PASSAGE PROVIDED:
⟨

Mathematical Mysteries

Someone emailed me asking if I could make sense of a couple of mathematically oriented matters.

The first was the strange pervasive quality of the “Golden Number”, as exemplified by this YouTube piece:

http://www.youtube.com/watch?v=PjrK96wasDk

The second was some of the amazing symmetries and regularities one can find in arithmetic operations. For example:

1 x 8 + 1 = 9

12 x 8 + 2 = 98

123 x 8 + 3 = 987

1234 x 8 + 4 = 9876

12345 x 8 + 5 = 98765

123456 x 8 + 6 = 987654

1234567 x 8 + 7 = 9876543

12345678 x 8 + 8 = 98765432

123456789 x 8 + 9 = 987654321

Here are my comments on the issues raised:

1. The Golden Number:

I pondered this question as far back as 1968 when my maths teacher gave me a colourful coffee table book on maths. It had a section on the Golden ratio and the amazing number of seemingly disconnected connections in which it arose. Why was this theme running through nature?

The Golden number arises where ever one finds the following quadratic equation:

x^2 - x -1 = 0 (read x^2 as “x squared”)

⟩

(Saved entries)
⟨

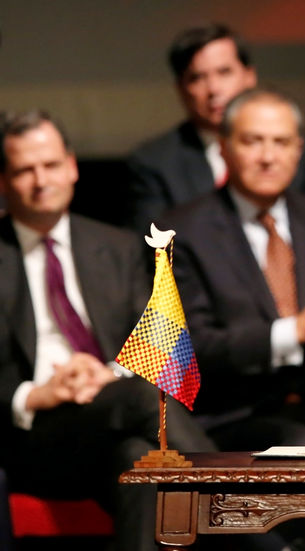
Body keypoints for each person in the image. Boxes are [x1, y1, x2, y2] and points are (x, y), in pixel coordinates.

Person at [0, 110, 217, 551]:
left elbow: (160, 345)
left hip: (113, 420)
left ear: (73, 166)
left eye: (51, 165)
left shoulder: (116, 247)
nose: (42, 180)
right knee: (142, 398)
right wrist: (33, 395)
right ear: (2, 181)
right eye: (25, 170)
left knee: (142, 465)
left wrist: (108, 375)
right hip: (31, 435)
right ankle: (251, 514)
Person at [158, 86, 305, 452]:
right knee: (302, 446)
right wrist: (296, 330)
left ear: (298, 151)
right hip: (234, 416)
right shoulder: (183, 232)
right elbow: (192, 349)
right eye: (253, 141)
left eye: (281, 143)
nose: (268, 157)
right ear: (223, 147)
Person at [125, 23, 305, 235]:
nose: (214, 89)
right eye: (197, 77)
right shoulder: (155, 162)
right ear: (180, 88)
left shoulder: (293, 150)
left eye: (224, 72)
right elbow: (153, 249)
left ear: (250, 76)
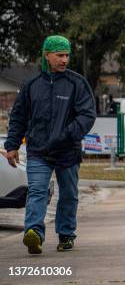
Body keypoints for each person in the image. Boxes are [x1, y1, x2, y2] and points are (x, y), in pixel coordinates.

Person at [4, 35, 96, 254]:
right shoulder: (32, 85)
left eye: (67, 55)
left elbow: (87, 115)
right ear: (47, 55)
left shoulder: (77, 83)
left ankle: (65, 235)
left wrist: (67, 135)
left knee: (68, 194)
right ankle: (34, 233)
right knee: (37, 190)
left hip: (68, 151)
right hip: (38, 151)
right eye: (60, 55)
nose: (65, 60)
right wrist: (12, 146)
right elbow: (18, 117)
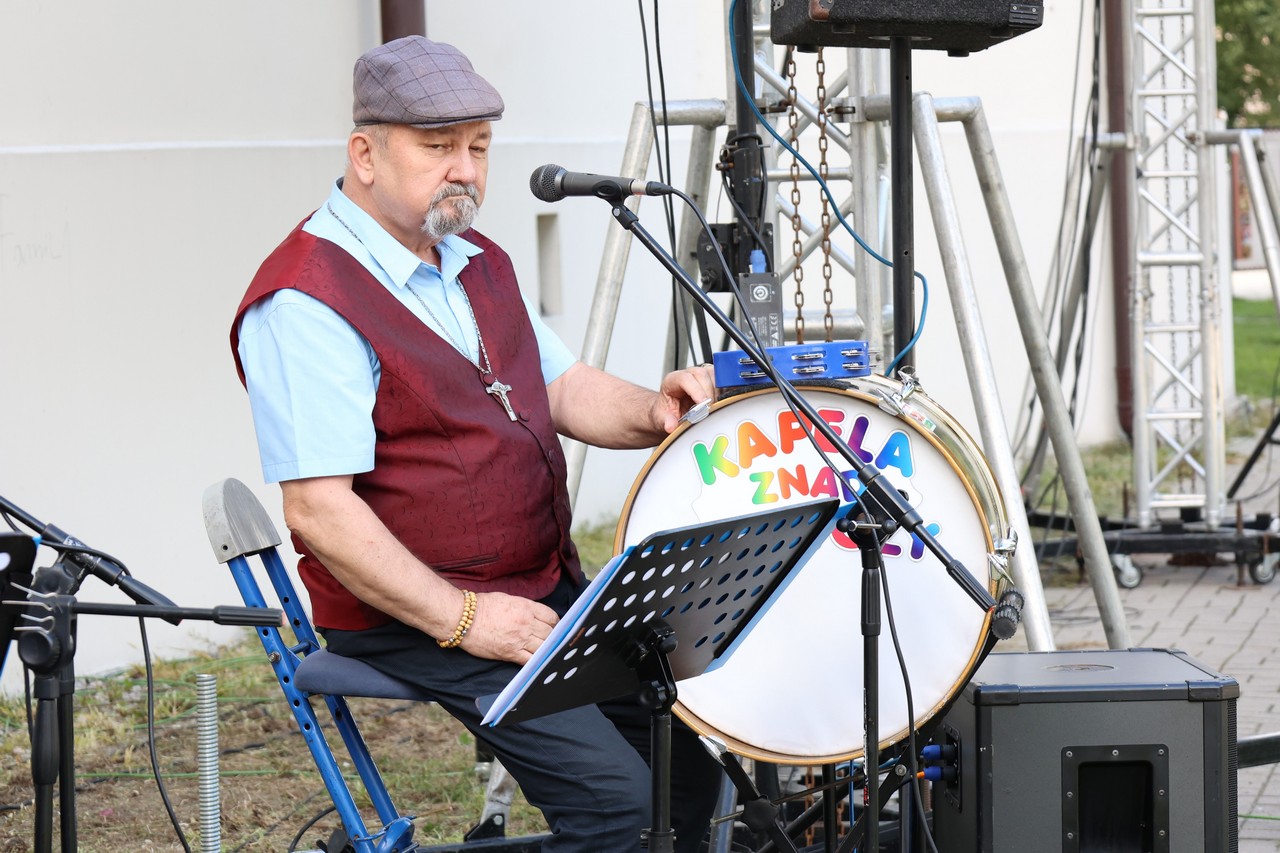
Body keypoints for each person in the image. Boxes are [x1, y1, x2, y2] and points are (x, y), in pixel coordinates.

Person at [230, 35, 723, 853]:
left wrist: (655, 407)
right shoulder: (307, 301)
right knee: (623, 811)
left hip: (535, 588)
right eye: (438, 147)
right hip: (415, 614)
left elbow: (560, 387)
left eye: (479, 146)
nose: (464, 169)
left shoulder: (474, 259)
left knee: (688, 779)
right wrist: (465, 619)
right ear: (365, 155)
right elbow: (318, 511)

⟩

ACTIVITIES:
1 > Print everything in the mathematical mysteries post from "Here are my" down to "running through nature?".
2 > Carry on the post about mathematical mysteries, picking up right after its last line.

ANSWERS BY TASK:
1 >
Here are my comments on the issues raised:

1. The Golden Number:

I pondered this question as far back as 1968 when my maths teacher gave me a colourful coffee table book on maths. It had a section on the Golden ratio and the amazing number of seemingly disconnected connections in which it arose. Why was this theme running through nature?

2 >
This equation returns a solution for x of value G, where G is the “golden number” = 1.618….etc. Thus any phenomenon where this equation is entailed will return a golden number. This immediately explains why the value of G appears in some contexts, Viz:

1. For example, a requirement of snail shells is that during growth of the shell the snail need not adapt to any fundamental changes in the distribution of the weight of the shell – hence, big snails look exactly like small snails; that is snail shells are “self similar”. This requirement, it can be shown, entails the above quadratic and therefore the value of G.

2. Another example is the proportions of A4 paper. These proportions are such as to fulfill the requirement that cutting a piece of paper in half produces two pieces with the same proportion as the original. Once again, given this requirement of proportionate similarity, the same quadratic arises, thus entailing G.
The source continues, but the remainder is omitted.